Eiffel Investment a annoncé ce 4 juillet une levée de 500 millions d’euros auprès d’une dizaine d’investisseurs institutionnels dans le cadre d’un premier closing pour le second millésime de sa stratégie de dette à impact. «Un fonds dédié de 120 millions d’euros sera lancé prochainement» pour un «investisseur français de premier plan», a précisé la société dans un communiqué. Le montant cible s'élève à 800 millions d’euros. Dénommé Eiffel Impact Debt II, le véhicule est classé Article 9 au sens de la réglementation SFDR (règlement sur les obligations de publications de données ESG) et a vocation à être labellisé Luxflag ESG, indique Eiffel Investment. L'équipe de gestion, dirigée par Antoine Maspétiol, placera des tickets de 10 à 100 millions d’euros auprès de 35 à 40 entreprises de taille intermédiaire. Elle mènera, pour chaque investissement, des analyses ESG «approfondies» en intégrant les Principal Adverse Impacts au sens de la règlementation SFDR. Elle utilisera également les données de Carbone 4 Finance afin de compléter et d’harmoniser les données climat de ses participations et calculer la température du portefeuille. «Chacun des financements du programme devra respecter un ensemble commun de critères mesurant la contribution de l’emprunteur à la transition écologique (réalisation systématique d’un bilan carbone et mise en place d’une trajectoire ambitieuse de réduction des émissions carbone, mesure et réduction de l’intensité carbone) et sociale (inclusion des personnes en situation de handicap, formation, parité, accidentologie du travail et actionnariat salarié)», complète la société.

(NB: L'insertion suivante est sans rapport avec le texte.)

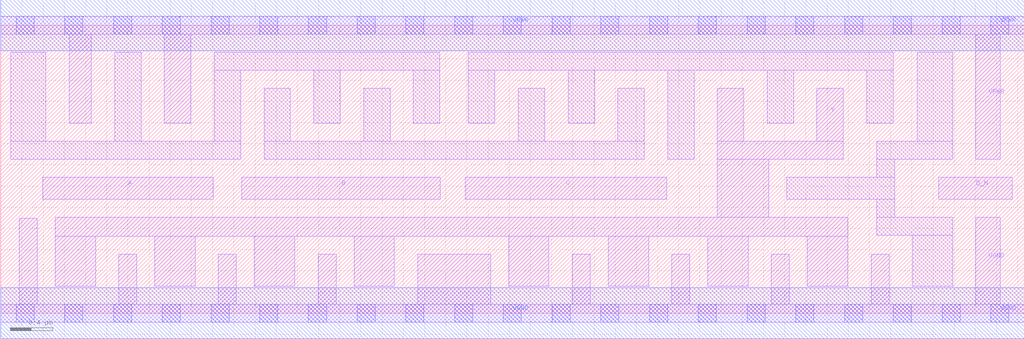
<source format=lef>
# Copyright 2020 The SkyWater PDK Authors
#
# Licensed under the Apache License, Version 2.0 (the "License");
# you may not use this file except in compliance with the License.
# You may obtain a copy of the License at
#
#     https://www.apache.org/licenses/LICENSE-2.0
#
# Unless required by applicable law or agreed to in writing, software
# distributed under the License is distributed on an "AS IS" BASIS,
# WITHOUT WARRANTIES OR CONDITIONS OF ANY KIND, either express or implied.
# See the License for the specific language governing permissions and
# limitations under the License.
#
# SPDX-License-Identifier: Apache-2.0

VERSION 5.7 ;
  NAMESCASESENSITIVE ON ;
  NOWIREEXTENSIONATPIN ON ;
  DIVIDERCHAR "/" ;
  BUSBITCHARS "[]" ;
UNITS
  DATABASE MICRONS 200 ;
END UNITS
PROPERTYDEFINITIONS
  MACRO maskLayoutSubType STRING ;
  MACRO prCellType STRING ;
  MACRO originalViewName STRING ;
END PROPERTYDEFINITIONS
MACRO sky130_fd_sc_hdll__nor4b_4
  CLASS CORE ;
  FOREIGN sky130_fd_sc_hdll__nor4b_4 ;
  ORIGIN  0.000000  0.000000 ;
  SIZE  9.660000 BY  2.720000 ;
  SYMMETRY X Y R90 ;
  SITE unithd ;
  PIN A
    ANTENNAGATEAREA  1.110000 ;
    DIRECTION INPUT ;
    USE SIGNAL ;
    PORT
      LAYER li1 ;
        RECT 0.395000 1.075000 2.005000 1.285000 ;
    END
  END A
  PIN B
    ANTENNAGATEAREA  1.110000 ;
    DIRECTION INPUT ;
    USE SIGNAL ;
    PORT
      LAYER li1 ;
        RECT 2.275000 1.075000 4.150000 1.285000 ;
    END
  END B
  PIN C
    ANTENNAGATEAREA  1.110000 ;
    DIRECTION INPUT ;
    USE SIGNAL ;
    PORT
      LAYER li1 ;
        RECT 4.385000 1.075000 6.285000 1.285000 ;
    END
  END C
  PIN D_N
    ANTENNAGATEAREA  0.277500 ;
    DIRECTION INPUT ;
    USE SIGNAL ;
    PORT
      LAYER li1 ;
        RECT 8.855000 1.075000 9.550000 1.285000 ;
    END
  END D_N
  PIN VGND
    ANTENNADIFFAREA  2.281500 ;
    DIRECTION INOUT ;
    USE SIGNAL ;
    PORT
      LAYER li1 ;
        RECT 0.000000 -0.085000 9.660000 0.085000 ;
        RECT 0.175000  0.085000 0.345000 0.895000 ;
        RECT 1.115000  0.085000 1.285000 0.555000 ;
        RECT 2.055000  0.085000 2.225000 0.555000 ;
        RECT 2.995000  0.085000 3.165000 0.555000 ;
        RECT 3.935000  0.085000 4.625000 0.555000 ;
        RECT 5.395000  0.085000 5.565000 0.555000 ;
        RECT 6.335000  0.085000 6.505000 0.555000 ;
        RECT 7.275000  0.085000 7.445000 0.555000 ;
        RECT 8.215000  0.085000 8.385000 0.555000 ;
        RECT 9.205000  0.085000 9.435000 0.905000 ;
      LAYER mcon ;
        RECT 0.145000 -0.085000 0.315000 0.085000 ;
        RECT 0.605000 -0.085000 0.775000 0.085000 ;
        RECT 1.065000 -0.085000 1.235000 0.085000 ;
        RECT 1.525000 -0.085000 1.695000 0.085000 ;
        RECT 1.985000 -0.085000 2.155000 0.085000 ;
        RECT 2.445000 -0.085000 2.615000 0.085000 ;
        RECT 2.905000 -0.085000 3.075000 0.085000 ;
        RECT 3.365000 -0.085000 3.535000 0.085000 ;
        RECT 3.825000 -0.085000 3.995000 0.085000 ;
        RECT 4.285000 -0.085000 4.455000 0.085000 ;
        RECT 4.745000 -0.085000 4.915000 0.085000 ;
        RECT 5.205000 -0.085000 5.375000 0.085000 ;
        RECT 5.665000 -0.085000 5.835000 0.085000 ;
        RECT 6.125000 -0.085000 6.295000 0.085000 ;
        RECT 6.585000 -0.085000 6.755000 0.085000 ;
        RECT 7.045000 -0.085000 7.215000 0.085000 ;
        RECT 7.505000 -0.085000 7.675000 0.085000 ;
        RECT 7.965000 -0.085000 8.135000 0.085000 ;
        RECT 8.425000 -0.085000 8.595000 0.085000 ;
        RECT 8.885000 -0.085000 9.055000 0.085000 ;
        RECT 9.345000 -0.085000 9.515000 0.085000 ;
      LAYER met1 ;
        RECT 0.000000 -0.240000 9.660000 0.240000 ;
    END
  END VGND
  PIN VPWR
    ANTENNADIFFAREA  0.870000 ;
    DIRECTION INOUT ;
    USE SIGNAL ;
    PORT
      LAYER li1 ;
        RECT 0.000000 2.635000 9.660000 2.805000 ;
        RECT 0.645000 1.795000 0.855000 2.635000 ;
        RECT 1.545000 1.795000 1.795000 2.635000 ;
        RECT 9.205000 1.455000 9.435000 2.635000 ;
      LAYER mcon ;
        RECT 0.145000 2.635000 0.315000 2.805000 ;
        RECT 0.605000 2.635000 0.775000 2.805000 ;
        RECT 1.065000 2.635000 1.235000 2.805000 ;
        RECT 1.525000 2.635000 1.695000 2.805000 ;
        RECT 1.985000 2.635000 2.155000 2.805000 ;
        RECT 2.445000 2.635000 2.615000 2.805000 ;
        RECT 2.905000 2.635000 3.075000 2.805000 ;
        RECT 3.365000 2.635000 3.535000 2.805000 ;
        RECT 3.825000 2.635000 3.995000 2.805000 ;
        RECT 4.285000 2.635000 4.455000 2.805000 ;
        RECT 4.745000 2.635000 4.915000 2.805000 ;
        RECT 5.205000 2.635000 5.375000 2.805000 ;
        RECT 5.665000 2.635000 5.835000 2.805000 ;
        RECT 6.125000 2.635000 6.295000 2.805000 ;
        RECT 6.585000 2.635000 6.755000 2.805000 ;
        RECT 7.045000 2.635000 7.215000 2.805000 ;
        RECT 7.505000 2.635000 7.675000 2.805000 ;
        RECT 7.965000 2.635000 8.135000 2.805000 ;
        RECT 8.425000 2.635000 8.595000 2.805000 ;
        RECT 8.885000 2.635000 9.055000 2.805000 ;
        RECT 9.345000 2.635000 9.515000 2.805000 ;
      LAYER met1 ;
        RECT 0.000000 2.480000 9.660000 2.960000 ;
    END
  END VPWR
  PIN Y
    ANTENNADIFFAREA  2.341500 ;
    DIRECTION OUTPUT ;
    USE SIGNAL ;
    PORT
      LAYER li1 ;
        RECT 0.515000 0.255000 0.895000 0.725000 ;
        RECT 0.515000 0.725000 7.995000 0.905000 ;
        RECT 1.455000 0.255000 1.835000 0.725000 ;
        RECT 2.395000 0.255000 2.775000 0.725000 ;
        RECT 3.335000 0.255000 3.715000 0.725000 ;
        RECT 4.795000 0.255000 5.175000 0.725000 ;
        RECT 5.735000 0.255000 6.115000 0.725000 ;
        RECT 6.675000 0.255000 7.055000 0.725000 ;
        RECT 6.765000 0.905000 7.250000 1.455000 ;
        RECT 6.765000 1.455000 7.955000 1.625000 ;
        RECT 6.765000 1.625000 7.015000 2.125000 ;
        RECT 7.615000 0.255000 7.995000 0.725000 ;
        RECT 7.705000 1.625000 7.955000 2.125000 ;
    END
  END Y
  OBS
    LAYER li1 ;
      RECT 0.095000 1.455000 2.265000 1.625000 ;
      RECT 0.095000 1.625000 0.425000 2.465000 ;
      RECT 1.075000 1.625000 1.325000 2.465000 ;
      RECT 2.015000 1.625000 2.265000 2.295000 ;
      RECT 2.015000 2.295000 4.145000 2.465000 ;
      RECT 2.485000 1.455000 6.075000 1.625000 ;
      RECT 2.485000 1.625000 2.735000 2.125000 ;
      RECT 2.955000 1.795000 3.205000 2.295000 ;
      RECT 3.425000 1.625000 3.675000 2.125000 ;
      RECT 3.895000 1.795000 4.145000 2.295000 ;
      RECT 4.415000 1.795000 4.665000 2.295000 ;
      RECT 4.415000 2.295000 8.425000 2.465000 ;
      RECT 4.885000 1.625000 5.135000 2.125000 ;
      RECT 5.355000 1.795000 5.605000 2.295000 ;
      RECT 5.825000 1.625000 6.075000 2.125000 ;
      RECT 6.295000 1.455000 6.545000 2.295000 ;
      RECT 7.235000 1.795000 7.485000 2.295000 ;
      RECT 7.420000 1.075000 8.440000 1.285000 ;
      RECT 8.175000 1.795000 8.425000 2.295000 ;
      RECT 8.270000 0.735000 8.985000 0.905000 ;
      RECT 8.270000 0.905000 8.440000 1.075000 ;
      RECT 8.270000 1.285000 8.440000 1.455000 ;
      RECT 8.270000 1.455000 8.985000 1.625000 ;
      RECT 8.610000 0.255000 8.985000 0.735000 ;
      RECT 8.650000 1.625000 8.985000 2.465000 ;
  END
  PROPERTY maskLayoutSubType "abstract" ;
  PROPERTY prCellType "standard" ;
  PROPERTY originalViewName "layout" ;
END sky130_fd_sc_hdll__nor4b_4

</source>
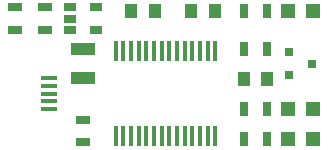
<source format=gtp>
G04 #@! TF.FileFunction,Paste,Top*
%FSLAX46Y46*%
G04 Gerber Fmt 4.6, Leading zero omitted, Abs format (unit mm)*
G04 Created by KiCad (PCBNEW 4.0.0-stable) date Wednesday, March 30, 2016 'PMt' 02:33:30 PM*
%MOMM*%
G01*
G04 APERTURE LIST*
%ADD10C,0.100000*%
%ADD11R,1.000000X1.250000*%
%ADD12R,1.198880X1.198880*%
%ADD13R,2.029460X1.140460*%
%ADD14R,1.350000X0.400000*%
%ADD15R,0.800100X0.800100*%
%ADD16R,1.300000X0.700000*%
%ADD17R,0.700000X1.300000*%
%ADD18R,1.060000X0.650000*%
%ADD19R,0.450000X1.750000*%
G04 APERTURE END LIST*
D10*
D11*
X20590000Y9525000D03*
X22590000Y9525000D03*
D12*
X26449020Y6985000D03*
X24350980Y6985000D03*
X26449020Y4445000D03*
X24350980Y4445000D03*
D13*
X6985000Y9591040D03*
X6985000Y11998960D03*
D14*
X4102540Y9555900D03*
X4102540Y8905900D03*
X4102540Y8255900D03*
X4102540Y7605900D03*
X4102540Y6955900D03*
D15*
X24399240Y11745000D03*
X24399240Y9845000D03*
X26398220Y10795000D03*
D16*
X3810000Y13655000D03*
X3810000Y15555000D03*
X6985000Y4130000D03*
X6985000Y6030000D03*
X1270000Y13655000D03*
X1270000Y15555000D03*
D17*
X20640000Y12065000D03*
X22540000Y12065000D03*
X20640000Y6985000D03*
X22540000Y6985000D03*
X20640000Y4445000D03*
X22540000Y4445000D03*
D18*
X5885000Y15555000D03*
X5885000Y14605000D03*
X5885000Y13655000D03*
X8085000Y13655000D03*
X8085000Y15555000D03*
D19*
X18195000Y11855000D03*
X17545000Y11855000D03*
X16895000Y11855000D03*
X16245000Y11855000D03*
X15595000Y11855000D03*
X14945000Y11855000D03*
X14295000Y11855000D03*
X13645000Y11855000D03*
X12995000Y11855000D03*
X12345000Y11855000D03*
X11695000Y11855000D03*
X11045000Y11855000D03*
X10395000Y11855000D03*
X9745000Y11855000D03*
X9745000Y4655000D03*
X10395000Y4655000D03*
X11045000Y4655000D03*
X11695000Y4655000D03*
X12345000Y4655000D03*
X12995000Y4655000D03*
X13645000Y4655000D03*
X14295000Y4655000D03*
X14945000Y4655000D03*
X15595000Y4655000D03*
X16245000Y4655000D03*
X16895000Y4655000D03*
X17545000Y4655000D03*
X18195000Y4655000D03*
D11*
X11065000Y15240000D03*
X13065000Y15240000D03*
D12*
X26449020Y15240000D03*
X24350980Y15240000D03*
D17*
X20640000Y15240000D03*
X22540000Y15240000D03*
D11*
X18145000Y15240000D03*
X16145000Y15240000D03*
M02*

</source>
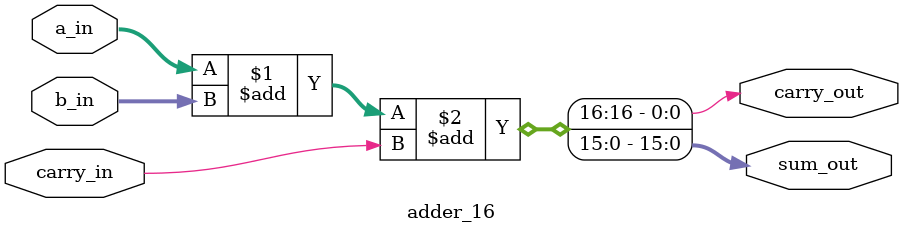
<source format=v>
module adder_64(clk, rst_n, a_in, b_in, carry_in, din_en, sum_out, carry_out, dout_en);
  input clk, rst_n;
  input [63:0]a_in, b_in;
  input carry_in;
  input din_en;
  output [63:0]sum_out;
  output carry_out;
  output dout_en;

  wire clk, rst_n;
  wire [63:0]a_in, b_in;
  wire carry_in;
  wire din_en;
  wire [63:0]sum_out;
  wire carry_out;
  reg dout_en;

  // for adder_16
  reg [15:0]a, b;
  reg ci;
  wire [15:0]sum;
  wire co;
  adder_16 u_adder_16(.a_in(a), .b_in(b), .carry_in(ci), .sum_out(sum), .carry_out(co));

  // register output
  reg [15:0]sum0_reg, sum1_reg, sum2_reg, sum3_reg;
  reg co_reg;
  always @(posedge clk, negedge rst_n)begin
    if(!rst_n)
      begin
        sum0_reg <= 0;
        sum1_reg <= 0;
        sum2_reg <= 0;
        sum3_reg <= 0;
      end
    else
      begin
        sum0_reg <= sum;
        sum1_reg <= sum0_reg;
        sum2_reg <= sum1_reg;
        sum3_reg <= sum2_reg;
      end
  end
  always @(posedge clk, negedge rst_n)begin
    if(!rst_n)
      co_reg <= 0;
    else
      co_reg <= co;
  end 

  //register input
  reg [47:0]a_in_reg, b_in_reg;
  always@(posedge clk, negedge rst_n)begin
    if(!rst_n)
      begin
        a_in_reg <= 0;
        b_in_reg <= 0;
      end
    else
      if(din_en)
        begin
          a_in_reg <= a_in[63:16];
          b_in_reg <= b_in[63:16];
        end
      else
        begin
          a_in_reg <= a_in_reg;
          b_in_reg <= b_in_reg;
        end
  end

  // for count
  reg [1:0]count;
  always @(posedge clk, negedge rst_n)begin
    if(!rst_n)
      count <= 0;
    else
      if(din_en || count>=1)
        count <= count + 1'b1;
      else
        count <= count;
  end
      
  // mux
  always @(count, a_in, b_in, a_in_reg, b_in_reg)begin
    case(count)
      2'b00: begin a = a_in[15:0]; b = b_in[15:0]; ci = carry_in; end
      2'b01: begin a = a_in_reg[15:0]; b = b_in_reg[15:0]; ci = co_reg; end 
      2'b10: begin a = a_in_reg[31:16]; b = b_in_reg[31:16]; ci = co_reg; end
      2'b11: begin a = a_in_reg[47:32]; b = b_in_reg[47:32]; ci = co_reg; end
    endcase
  end
  
  // dout_en
  always @(posedge clk, negedge rst_n)begin
    if(!rst_n)
      dout_en <= 0;
    else
      if(count == 2'b11)
        dout_en <= 1'b1;
      else
        dout_en <= 1'b0;
  end
  assign sum_out = {sum3_reg, sum2_reg, sum1_reg, sum0_reg};
  assign carry_out = co_reg;
  
endmodule

module adder_16(a_in, b_in, carry_in, sum_out, carry_out);
  input [15:0]a_in, b_in;
  input carry_in;
  output [15:0]sum_out;
  output carry_out;

  wire [15:0]a_in, b_in;
  wire carry_in;
  wire [15:0]sum_out;
  wire carry_out;

  assign {carry_out, sum_out} = a_in + b_in + carry_in;

endmodule
</source>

Credit Suisse vient de promouvoir Roger Suter au poste de directeur de la banque privée suisse. Il remplace Serge Fehr, qui occupait ce poste depuis sept ans. Le nouveau dirigeant travaille pour Credit Suisse depuis 1993. Il était dernièrement directeur de la banque privée pour la Suisse centrale.
Lifento, société de gestion spécialisée dans l’immobilier du secteur de la santé, a annoncé mardi avoir obtenu la certification ISR pour ses fonds Lifento Care et Lifento Care Paneuropean. Cette certification s’ajoute au label LuxFlag ESG obtenu par le fonds Lifento Care Paneuropean en 2021. Le cabinet Deloitte est l’organisme certificateur ISR des fonds Lifento, qui rassemblent plus de 300 millions d’euros d’actifs immobiliers. Pour formaliser sa démarche ESG, Lifento a mis en place une grille d’évaluation interne, comprenant 47 critères (40% sur le social, 36% centrés sur l’environnement et 24% sur la gouvernance), calibrée pour des actifs d’immobilier de santé ainsi que des plans d’actions différenciés selon une approche «Best in Class» ou «Best in Progress».